Saying How You Really Feel (with a qualifier)

verbalIn my current job, I have to give presentations on a fairly regular basis. As such, I usually do a practice run with my coworkers first, especially before delivering to clients. One of the major criticisms I used to receive was about the cadence and volume of my voice. They warned me to avoid vocal fry and uptalk especially, and said instead to speak with authority. Throughout my life, I’ve always had people comment on how I talk. From friends to people I waited tables for, my unique way of speaking is always drawing comment. I talk very slowly. I sound like I’m from California. My voice goes up and down  in pitch like a lullaby (really). So, I tend to pay attention to how I sound when it matters, and am sure to speak in an evenly measured pace and tone, because even though it’s difficult to remember to moderate your voice, I like to be taken seriously when I talk.
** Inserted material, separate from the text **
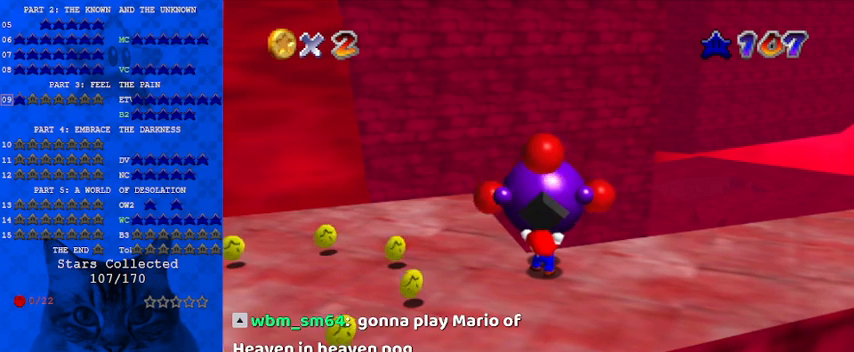
{"keys": [], "events": []}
While there has been a movement against valley-girl speak on the internet for a while, recently there have been several articles written about a newly identified vocal trend among women. It’s about how frequently women start sentences with the phrase, “I feel like,” and (again) it’s a verbal tic I am guilty of using.  The articles suppose that women use it to moderate their opinions, making them softer, less aggressive, and hence more likely to be accepted by their (particularly male) conversation partners, and I think they are probably not far off. When I find myself using the statement, it’s typically for one of two reasons. First, when someone is forcing me to give an opinion that I would rather not share, so I’m not fully committing in case everyone totally disagrees (think when your professor calls on you in class and you haven’t been paying attention). Second, when I know that people aren’t going to love what I have to say, so I am making it a sentence they can empathize with as a feeling more than attacking them with my opinion.
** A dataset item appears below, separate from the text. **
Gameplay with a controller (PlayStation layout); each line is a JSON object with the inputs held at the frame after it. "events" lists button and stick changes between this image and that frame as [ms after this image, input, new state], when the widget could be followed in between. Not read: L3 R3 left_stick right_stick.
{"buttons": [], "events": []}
The phrase reminds me of the way people are often taught to discuss uncomfortable situations, or reason with unreasonable people, the “when you do X it makes me feel Y” communication technique, by making the sentence a feeling, people are less likely to outright reject what you are saying. Additionally, Lean In, and all it’s spin-off literature has called attention to the fact that overly assertive or aggressive women are seen as less likeable by both men and women. Starting a sentence in a less aggressive way may be a verbal way that women are trying to make their audience like them more, and get on their side, because people who like you are always going to be more receptive to what you’re trying to say.

Do you use this lead in? Why do you think women are using it more and more often than men?